Sawyer Forwards Charge of Tea Party Hypocrisy as Couric Frets: 'Is There Danger' Budget Cuts 'Will Be Too Deep?'
ABC's Diane Sawyer hit a group of incoming freshmen House and Senate members about presumed Tea Party hypocrisy in accepting farm subsidies and not refusing to accept federal employee health care while CBS's Katie Couric, with three House members, despaired over the "danger" that budget cuts might "be too deep?" Forwarding liberal talking points, in the pre-recorded segment aired on Wednesday's World News, Sawyer relayed:
The Democrats have a challenge for the Republicans, saying, if you're going to cut spending, go ahead and start close to home. Congresswoman Vicky Hartzler of Missouri got more than $750,000 in taxpayer subsidies for her farm. Are you ready to vote against all farm subsidies?
Sawyer continued: "And on the promise to repeal health care reform,
Democrats ask: Will they be giving up their new taxpayer-subsidized
insurance? Only two of them said they would."
On the CBS Evening News, Couric noted "Republicans say high on their
priority list is deficit reduction, starting with major cuts in domestic
spending this year. Fiscally conservative freshmen say everything's
fair game." She then fretted: "But is there danger in your view,
Congressman West, that the ax will be too sharp, that the cuts will be
too deep?"
(Meanwhile, NBC's Kelly O'Donnell found it relevant to point out: "For
the first time in 64 years, no member of the Kennedy family holds a
federal office.")
From the Wednesday, January 5 ABC World News, transcript provided by the MRC's Brad Wilmouth:
DIANE SAWYER: But the Democrats have a challenge for the Republicans, saying, if you're going to cut spending, go ahead and start close to home. Congresswoman Vicky Hartzler of Missouri got more than $750,000 in taxpayer subsidies for her farm. Are you ready to vote against all farm subsidies? That's $20 billion by one estimate, at least.
REP. VICKY HARTZLER (R-MO): Well, I think everything should be on the table. And, yes, there's a lot of us farmers that have participated in the program.
SAWYER: Congressman Stutzman of Indiana got more than $100,000.

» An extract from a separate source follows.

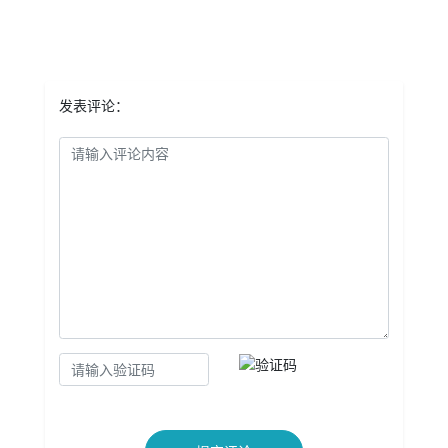
发表评论：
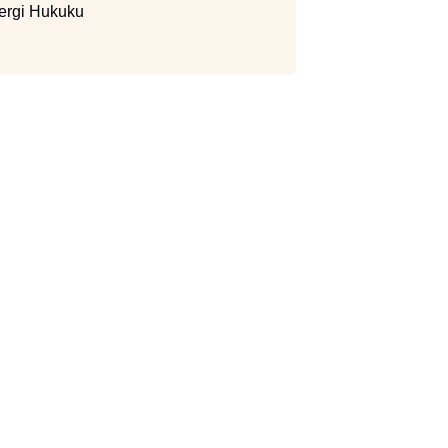
ergi Hukuku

REP. MARLIN STUTZMAN (R-IN): Yes, I would vote to eliminate farm subsidies. It manipulates the market. And that's the problem here in Washington. The adult conversation, I think, has to be no.
SAWYER: Agree?
HARTZLER: I'm ready to start the discussion and look at it.
SAWYER: Not a yes yet?
HARTZLER: I think we need to make sure everything is looked at before we just pick on the farmers.
SAWYER: And on the promise to repeal health care reform, Democrats ask: Will they be giving up their new taxpayer-subsidized insurance? Only two of them said they would.
REP. PAUL GOSAR (R-AZ): First of all, Congress should not be exempt from rules they pass, and that's exactly what happened here. In fact, I ask everybody to denounce that because we shouldn't be taking that, unlike anybody else in regular everyday America.
UNIDENTIFIED MALE CONGRESSMAN: I'm not taking the health insurance, either.
SAWYER: The rest of you who are now renouncing it, how do you answer this?
SENATOR MIKE LEE (R-UT): There's a big difference between receiving health insurance through one's employer on the other hand, and, on the other hand, establishing a national regulatory program that tells people where to go to the doctor and how to pay for it.
SAWYER: But the taxpayer doesn't have an option but to support it.
LEE: Look-
SAWYER: The taxpayer doesn't have a choice.
LEE: Health care regulation is fundamentally a creature of state law. This is a state issue.
SAWYER: We'll let you know later what each of them decides...
From the CBS Evening News:
KATIE COURIC: ...Republicans say high on their priority list is deficit reduction, starting with major cuts in domestic spending this year. Fiscally conservative freshmen say everything's fair game.
U.S. REPRESENTATIVE ROBERT DOLD (R-IL): Let's take a look at the Department of Defense so that we send a signal to those on the other side of the aisle that everything has to be at table.
COURIC: But is there danger in your view, Congressman West, that the ax will be too sharp, that the cuts will be too deep?
CONGRESSMAN ALLEN WEST (R-FL): I think if there's an opportunity for us to finally have that honest conversation with the American people and make some of the hard decisions, the hard choices, it's right now because the people understand the dire economic situation that we're in.